Un certain embarras avait alors envahi Roger qui se demandait ce qu’il pouvait faire de cet enfant dont les parents avaient finalement été arrêtés par la police…
Mais ce dont il fut sûr à cet instant, c’était qu’il ne pouvait pas l’abandonner lâchement en gare de Tours. Il s’engagea donc à le protéger comme son propre fils. Il y voyait un clin d’œil du destin, lui qui avait sans doute commis ou participé à quelques crimes, sous couvert de son statut militaire en Algérie…
Sa décision fut prise. Ali allait venir avec lui chez ses parents à la campagne et quoi que ces derniers en penseraient, il se fixa comme mission de protéger cet enfant abandonné dans la tourmente de cette sale guerre inutile, car à ses yeux, les Algériens étaient majeurs et ils méritaient bien leur autonomie et leur indépendance politique et économique, compte tenu des richesses que possédait leur territoire et de l’héritage colonial en infrastructures construites avec l’aide de la France…
Arrivé en gare de Tours, en montrant ses papiers militaires, Roger franchit tous les barrages de police, en se faisant saluer avec respect.
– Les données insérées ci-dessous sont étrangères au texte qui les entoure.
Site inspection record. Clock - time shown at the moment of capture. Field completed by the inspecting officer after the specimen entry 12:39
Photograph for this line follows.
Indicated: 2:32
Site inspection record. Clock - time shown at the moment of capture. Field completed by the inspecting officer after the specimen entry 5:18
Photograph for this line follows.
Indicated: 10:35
Ali le suivait confiant et silencieux en lui tenant la main, Ali était devenu son neveu de circonstance avec qui il venait passer quelques jours de vacances en toute sécurité à la campagne, loin de la capitale où se perpétraient, chaque jour, des attentats sanglants à cette époque…
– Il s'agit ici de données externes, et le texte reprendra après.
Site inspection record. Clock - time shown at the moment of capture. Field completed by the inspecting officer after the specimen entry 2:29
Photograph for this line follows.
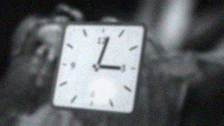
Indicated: 3:02
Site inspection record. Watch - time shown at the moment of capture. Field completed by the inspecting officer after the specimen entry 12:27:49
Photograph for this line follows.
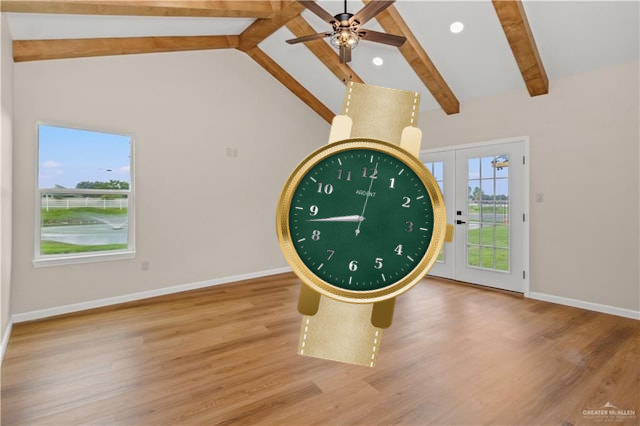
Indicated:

C’était le début des vacances scolaires d’été car nous étions début juillet…
Comme Ali devait certainement aller à l’école, car il avait 8 ans, il était de grande taille et il parlait avec aisance, Ali était un garçon maigre, élancé, vif, sûr de lui, intelligent et plein d’énergie et Ali s’exprimait très facilement sans accent…
En plus de l’enfant, Roger s’était aussi chargé du très beau sac de voyage en cuir abandonné par les parents d’Ali qui pesait très lourd et Roger se demanda bien ce qu’il devait contenir pour avoir un tel poids, peut-être une bombe, mais c’était impossible, car personne n’oserait confier une bombe à un enfant, mais il devrait vérifier cela rapidement…
Tous les deux prirent un car qui les conduisit en pleine campagne, dans la gâtine tourangelle que Roger reconnut au premier coup d’œil par son bocage, ses haies bordant les prés, ses bois, et ses champs cultivés ou couverts de blé mûr…
La Gâtine tourangelle était une région naturelle de France située au nord du département d’Indre-et-Loire et à l’ouest du département du Loir-et-Cher, entre le Loir et la Loire. La Gâtine de Touraine était constituée de plateaux séparés par des vallées souvent étroites.
Au Moyen Âge, cette région, entre la « campagne » de Mettray au nord de Tours et la vallée du Loir, était un territoire recouvert par la Forêt de Gastines. Ce « pays de gâtine » où la forêt fut défrichée à partir du XIe siècle par des moines avait peu à peu fait place aux landes et friches, mais elle ne fut réellement valorisée qu’au cours du XIXe siècle. C’est là que Roger avait vécu toute son enfance, dans une ferme appartenant à un comte local…
Le car traversa enfin son village natal.